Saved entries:
------
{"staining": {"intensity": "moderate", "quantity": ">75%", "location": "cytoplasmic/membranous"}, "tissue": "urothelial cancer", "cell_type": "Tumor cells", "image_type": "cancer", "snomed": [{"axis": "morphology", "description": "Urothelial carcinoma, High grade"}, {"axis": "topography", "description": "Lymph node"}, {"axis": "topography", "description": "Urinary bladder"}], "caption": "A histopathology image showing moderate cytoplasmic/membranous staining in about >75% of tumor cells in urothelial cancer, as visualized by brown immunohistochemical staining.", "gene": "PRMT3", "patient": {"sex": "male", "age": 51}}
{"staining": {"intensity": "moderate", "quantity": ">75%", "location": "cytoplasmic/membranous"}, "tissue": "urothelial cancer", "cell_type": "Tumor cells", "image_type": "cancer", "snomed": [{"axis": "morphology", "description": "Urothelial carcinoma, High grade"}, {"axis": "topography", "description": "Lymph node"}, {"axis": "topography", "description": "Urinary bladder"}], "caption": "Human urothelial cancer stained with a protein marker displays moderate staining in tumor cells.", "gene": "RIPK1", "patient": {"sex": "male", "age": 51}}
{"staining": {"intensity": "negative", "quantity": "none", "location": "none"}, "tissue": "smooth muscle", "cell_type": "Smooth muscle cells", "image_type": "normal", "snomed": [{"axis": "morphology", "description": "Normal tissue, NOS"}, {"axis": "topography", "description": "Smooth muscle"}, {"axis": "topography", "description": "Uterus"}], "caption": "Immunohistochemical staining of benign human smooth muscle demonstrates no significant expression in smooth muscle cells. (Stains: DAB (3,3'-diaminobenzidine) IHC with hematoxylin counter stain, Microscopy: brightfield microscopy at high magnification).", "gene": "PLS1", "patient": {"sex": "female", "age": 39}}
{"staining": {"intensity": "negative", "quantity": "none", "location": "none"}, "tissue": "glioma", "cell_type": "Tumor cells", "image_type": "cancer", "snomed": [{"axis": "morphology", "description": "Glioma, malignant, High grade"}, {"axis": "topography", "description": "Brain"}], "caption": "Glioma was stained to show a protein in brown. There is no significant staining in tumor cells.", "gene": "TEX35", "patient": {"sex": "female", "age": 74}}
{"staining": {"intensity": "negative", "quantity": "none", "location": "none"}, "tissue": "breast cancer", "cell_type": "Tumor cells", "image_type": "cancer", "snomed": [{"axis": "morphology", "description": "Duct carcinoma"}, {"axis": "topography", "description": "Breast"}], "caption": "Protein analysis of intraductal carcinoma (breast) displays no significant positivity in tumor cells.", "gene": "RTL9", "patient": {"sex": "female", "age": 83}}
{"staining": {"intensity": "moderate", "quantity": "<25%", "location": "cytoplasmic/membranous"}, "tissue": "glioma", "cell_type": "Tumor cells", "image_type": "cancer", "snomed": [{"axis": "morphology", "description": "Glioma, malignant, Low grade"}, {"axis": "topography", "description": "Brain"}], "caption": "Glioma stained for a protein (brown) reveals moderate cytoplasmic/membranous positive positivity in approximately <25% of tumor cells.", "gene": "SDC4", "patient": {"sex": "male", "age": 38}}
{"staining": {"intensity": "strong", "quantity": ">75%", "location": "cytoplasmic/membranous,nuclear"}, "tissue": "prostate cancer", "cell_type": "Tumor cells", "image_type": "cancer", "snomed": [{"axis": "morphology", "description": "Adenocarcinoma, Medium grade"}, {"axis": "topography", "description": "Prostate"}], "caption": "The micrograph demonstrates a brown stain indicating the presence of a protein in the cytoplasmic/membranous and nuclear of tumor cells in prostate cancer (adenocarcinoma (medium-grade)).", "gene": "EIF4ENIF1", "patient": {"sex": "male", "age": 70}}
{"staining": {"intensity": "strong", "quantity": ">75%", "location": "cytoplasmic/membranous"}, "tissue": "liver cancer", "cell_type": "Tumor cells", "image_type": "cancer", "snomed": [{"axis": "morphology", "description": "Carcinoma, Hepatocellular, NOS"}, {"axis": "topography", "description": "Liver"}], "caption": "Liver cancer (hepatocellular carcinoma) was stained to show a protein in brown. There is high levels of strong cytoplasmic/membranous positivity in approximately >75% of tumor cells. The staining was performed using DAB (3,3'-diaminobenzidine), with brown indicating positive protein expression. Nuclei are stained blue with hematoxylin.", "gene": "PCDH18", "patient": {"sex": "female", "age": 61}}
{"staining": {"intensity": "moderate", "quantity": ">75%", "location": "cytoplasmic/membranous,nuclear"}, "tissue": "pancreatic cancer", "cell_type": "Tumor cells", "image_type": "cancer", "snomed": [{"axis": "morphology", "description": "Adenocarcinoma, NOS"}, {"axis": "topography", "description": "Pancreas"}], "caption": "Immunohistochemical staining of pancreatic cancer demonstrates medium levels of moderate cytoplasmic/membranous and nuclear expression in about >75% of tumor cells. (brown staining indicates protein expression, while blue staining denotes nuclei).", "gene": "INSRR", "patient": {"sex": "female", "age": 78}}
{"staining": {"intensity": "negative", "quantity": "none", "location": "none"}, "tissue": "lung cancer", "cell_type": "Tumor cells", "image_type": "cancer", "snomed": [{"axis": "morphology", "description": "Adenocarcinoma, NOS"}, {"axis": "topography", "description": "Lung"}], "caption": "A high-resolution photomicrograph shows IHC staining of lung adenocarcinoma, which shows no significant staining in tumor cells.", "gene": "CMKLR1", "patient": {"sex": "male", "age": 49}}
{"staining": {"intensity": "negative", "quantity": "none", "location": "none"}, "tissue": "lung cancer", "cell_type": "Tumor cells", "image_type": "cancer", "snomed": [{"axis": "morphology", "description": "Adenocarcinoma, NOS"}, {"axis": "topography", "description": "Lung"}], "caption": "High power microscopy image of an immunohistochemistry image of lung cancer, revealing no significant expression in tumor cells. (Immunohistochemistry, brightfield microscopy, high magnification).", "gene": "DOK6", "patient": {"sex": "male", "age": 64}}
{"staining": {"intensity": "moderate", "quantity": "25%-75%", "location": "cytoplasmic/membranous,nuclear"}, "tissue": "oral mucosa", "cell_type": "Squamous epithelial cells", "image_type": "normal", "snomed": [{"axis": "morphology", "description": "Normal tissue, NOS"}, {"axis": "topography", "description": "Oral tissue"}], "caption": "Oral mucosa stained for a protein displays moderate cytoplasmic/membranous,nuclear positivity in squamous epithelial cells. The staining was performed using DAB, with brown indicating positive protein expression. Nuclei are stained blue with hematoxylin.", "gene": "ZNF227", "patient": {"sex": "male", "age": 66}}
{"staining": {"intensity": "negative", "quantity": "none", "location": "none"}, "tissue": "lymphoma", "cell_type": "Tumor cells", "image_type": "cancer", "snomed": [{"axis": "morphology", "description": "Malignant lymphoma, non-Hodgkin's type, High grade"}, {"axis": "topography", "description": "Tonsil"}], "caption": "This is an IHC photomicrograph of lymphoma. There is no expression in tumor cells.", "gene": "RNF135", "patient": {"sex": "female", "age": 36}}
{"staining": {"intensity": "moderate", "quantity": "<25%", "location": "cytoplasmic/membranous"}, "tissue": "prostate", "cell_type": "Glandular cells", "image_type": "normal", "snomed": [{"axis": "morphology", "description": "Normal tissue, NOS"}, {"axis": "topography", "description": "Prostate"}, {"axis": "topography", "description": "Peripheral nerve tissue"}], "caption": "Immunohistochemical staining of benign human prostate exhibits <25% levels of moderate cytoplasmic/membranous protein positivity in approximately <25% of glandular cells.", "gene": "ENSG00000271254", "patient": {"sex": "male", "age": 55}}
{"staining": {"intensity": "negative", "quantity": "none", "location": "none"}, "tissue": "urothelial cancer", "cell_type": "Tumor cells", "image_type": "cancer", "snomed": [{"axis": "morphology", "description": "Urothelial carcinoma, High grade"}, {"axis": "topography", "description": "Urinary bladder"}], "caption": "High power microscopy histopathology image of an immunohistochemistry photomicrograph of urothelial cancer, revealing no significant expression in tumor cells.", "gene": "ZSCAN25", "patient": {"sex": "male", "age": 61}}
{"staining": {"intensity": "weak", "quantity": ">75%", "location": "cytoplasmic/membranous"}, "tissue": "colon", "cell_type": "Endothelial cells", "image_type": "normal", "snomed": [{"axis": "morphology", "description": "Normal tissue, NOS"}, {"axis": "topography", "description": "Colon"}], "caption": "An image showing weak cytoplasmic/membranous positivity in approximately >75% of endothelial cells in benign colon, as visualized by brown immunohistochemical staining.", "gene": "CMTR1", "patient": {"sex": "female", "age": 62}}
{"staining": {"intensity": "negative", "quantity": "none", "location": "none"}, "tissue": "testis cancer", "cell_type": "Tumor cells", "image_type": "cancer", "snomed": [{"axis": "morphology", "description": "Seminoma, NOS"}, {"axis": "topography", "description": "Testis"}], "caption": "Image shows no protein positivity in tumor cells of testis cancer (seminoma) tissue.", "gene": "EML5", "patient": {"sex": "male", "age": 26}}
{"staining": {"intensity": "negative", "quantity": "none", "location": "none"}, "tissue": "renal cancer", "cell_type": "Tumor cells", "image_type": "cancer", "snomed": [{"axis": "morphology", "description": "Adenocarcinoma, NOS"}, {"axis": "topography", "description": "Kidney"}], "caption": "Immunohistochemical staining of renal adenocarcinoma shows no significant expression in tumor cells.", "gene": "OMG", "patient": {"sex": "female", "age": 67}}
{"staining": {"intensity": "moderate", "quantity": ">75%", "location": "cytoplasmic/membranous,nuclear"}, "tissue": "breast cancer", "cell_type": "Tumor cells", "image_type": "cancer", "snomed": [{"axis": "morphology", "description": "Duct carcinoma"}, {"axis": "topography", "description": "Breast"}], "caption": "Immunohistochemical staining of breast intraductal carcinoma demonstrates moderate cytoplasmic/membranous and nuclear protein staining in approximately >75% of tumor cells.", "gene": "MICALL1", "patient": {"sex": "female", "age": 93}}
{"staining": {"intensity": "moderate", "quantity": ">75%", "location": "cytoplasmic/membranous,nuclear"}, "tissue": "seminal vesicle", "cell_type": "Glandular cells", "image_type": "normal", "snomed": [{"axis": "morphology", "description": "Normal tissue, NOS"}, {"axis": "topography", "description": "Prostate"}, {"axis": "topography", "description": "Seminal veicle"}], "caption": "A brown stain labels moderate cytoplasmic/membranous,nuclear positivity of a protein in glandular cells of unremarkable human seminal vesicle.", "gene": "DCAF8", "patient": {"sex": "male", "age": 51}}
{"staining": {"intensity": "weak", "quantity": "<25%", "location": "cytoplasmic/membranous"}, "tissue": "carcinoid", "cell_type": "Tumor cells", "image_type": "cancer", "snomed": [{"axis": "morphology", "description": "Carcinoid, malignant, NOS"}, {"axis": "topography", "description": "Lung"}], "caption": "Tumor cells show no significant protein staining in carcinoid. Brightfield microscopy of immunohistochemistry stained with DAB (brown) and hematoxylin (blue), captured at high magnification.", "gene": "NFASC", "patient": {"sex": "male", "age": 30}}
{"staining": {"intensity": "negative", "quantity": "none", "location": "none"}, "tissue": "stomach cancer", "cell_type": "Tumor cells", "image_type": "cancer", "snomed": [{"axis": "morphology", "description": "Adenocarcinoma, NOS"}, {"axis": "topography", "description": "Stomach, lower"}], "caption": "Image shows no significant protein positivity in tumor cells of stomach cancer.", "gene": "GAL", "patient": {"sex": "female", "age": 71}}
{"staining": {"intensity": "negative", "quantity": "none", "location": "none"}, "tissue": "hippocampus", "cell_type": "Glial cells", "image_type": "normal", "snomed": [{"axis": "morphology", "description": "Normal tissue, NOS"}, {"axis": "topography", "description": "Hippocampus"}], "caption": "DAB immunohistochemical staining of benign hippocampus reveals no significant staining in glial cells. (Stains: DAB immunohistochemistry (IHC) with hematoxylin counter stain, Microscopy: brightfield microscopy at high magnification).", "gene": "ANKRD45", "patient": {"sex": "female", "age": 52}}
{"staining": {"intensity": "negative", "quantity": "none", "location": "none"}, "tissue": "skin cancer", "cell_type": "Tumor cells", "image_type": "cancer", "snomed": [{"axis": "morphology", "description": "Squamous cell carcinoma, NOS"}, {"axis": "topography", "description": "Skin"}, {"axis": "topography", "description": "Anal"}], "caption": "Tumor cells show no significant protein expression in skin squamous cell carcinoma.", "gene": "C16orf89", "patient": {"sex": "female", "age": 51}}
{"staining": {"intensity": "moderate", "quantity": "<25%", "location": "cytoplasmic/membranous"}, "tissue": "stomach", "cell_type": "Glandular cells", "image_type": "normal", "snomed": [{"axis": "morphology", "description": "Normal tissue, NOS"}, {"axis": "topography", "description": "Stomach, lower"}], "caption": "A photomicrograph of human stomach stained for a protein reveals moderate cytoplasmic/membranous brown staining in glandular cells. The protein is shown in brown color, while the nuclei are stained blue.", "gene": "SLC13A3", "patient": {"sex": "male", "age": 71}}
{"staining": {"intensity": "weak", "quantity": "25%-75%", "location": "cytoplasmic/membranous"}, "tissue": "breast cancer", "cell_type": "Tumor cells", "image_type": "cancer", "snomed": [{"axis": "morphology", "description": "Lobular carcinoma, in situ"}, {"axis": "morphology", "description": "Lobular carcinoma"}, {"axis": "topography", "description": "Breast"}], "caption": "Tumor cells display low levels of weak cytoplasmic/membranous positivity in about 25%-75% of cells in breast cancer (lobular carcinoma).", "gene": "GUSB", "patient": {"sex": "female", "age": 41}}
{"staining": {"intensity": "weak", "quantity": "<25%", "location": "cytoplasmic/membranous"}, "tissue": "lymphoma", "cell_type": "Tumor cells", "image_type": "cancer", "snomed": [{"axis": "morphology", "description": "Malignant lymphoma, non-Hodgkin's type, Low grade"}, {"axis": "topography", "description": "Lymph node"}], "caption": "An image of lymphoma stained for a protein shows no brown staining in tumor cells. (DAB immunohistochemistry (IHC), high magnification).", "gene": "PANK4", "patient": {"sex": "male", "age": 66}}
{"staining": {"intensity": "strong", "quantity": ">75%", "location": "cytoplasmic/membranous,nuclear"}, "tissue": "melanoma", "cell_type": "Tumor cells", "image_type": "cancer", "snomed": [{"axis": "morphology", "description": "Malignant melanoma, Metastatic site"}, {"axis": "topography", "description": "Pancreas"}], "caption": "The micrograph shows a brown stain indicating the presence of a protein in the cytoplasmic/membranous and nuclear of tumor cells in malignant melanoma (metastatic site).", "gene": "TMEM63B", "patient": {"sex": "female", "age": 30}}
------
#### WORK REQUEST:
Which lines of the records contain the word "revealing"? Copy each of them.

#### WORKED SOLUTION:
{"staining": {"intensity": "negative", "quantity": "none", "location": "none"}, "tissue": "lung cancer", "cell_type": "Tumor cells", "image_type": "cancer", "snomed": [{"axis": "morphology", "description": "Adenocarcinoma, NOS"}, {"axis": "topography", "description": "Lung"}], "caption": "High power microscopy image of an immunohistochemistry image of lung cancer, revealing no significant expression in tumor cells. (Immunohistochemistry, brightfield microscopy, high magnification).", "gene": "DOK6", "patient": {"sex": "male", "age": 64}}
{"staining": {"intensity": "negative", "quantity": "none", "location": "none"}, "tissue": "urothelial cancer", "cell_type": "Tumor cells", "image_type": "cancer", "snomed": [{"axis": "morphology", "description": "Urothelial carcinoma, High grade"}, {"axis": "topography", "description": "Urinary bladder"}], "caption": "High power microscopy histopathology image of an immunohistochemistry photomicrograph of urothelial cancer, revealing no significant expression in tumor cells.", "gene": "ZSCAN25", "patient": {"sex": "male", "age": 61}}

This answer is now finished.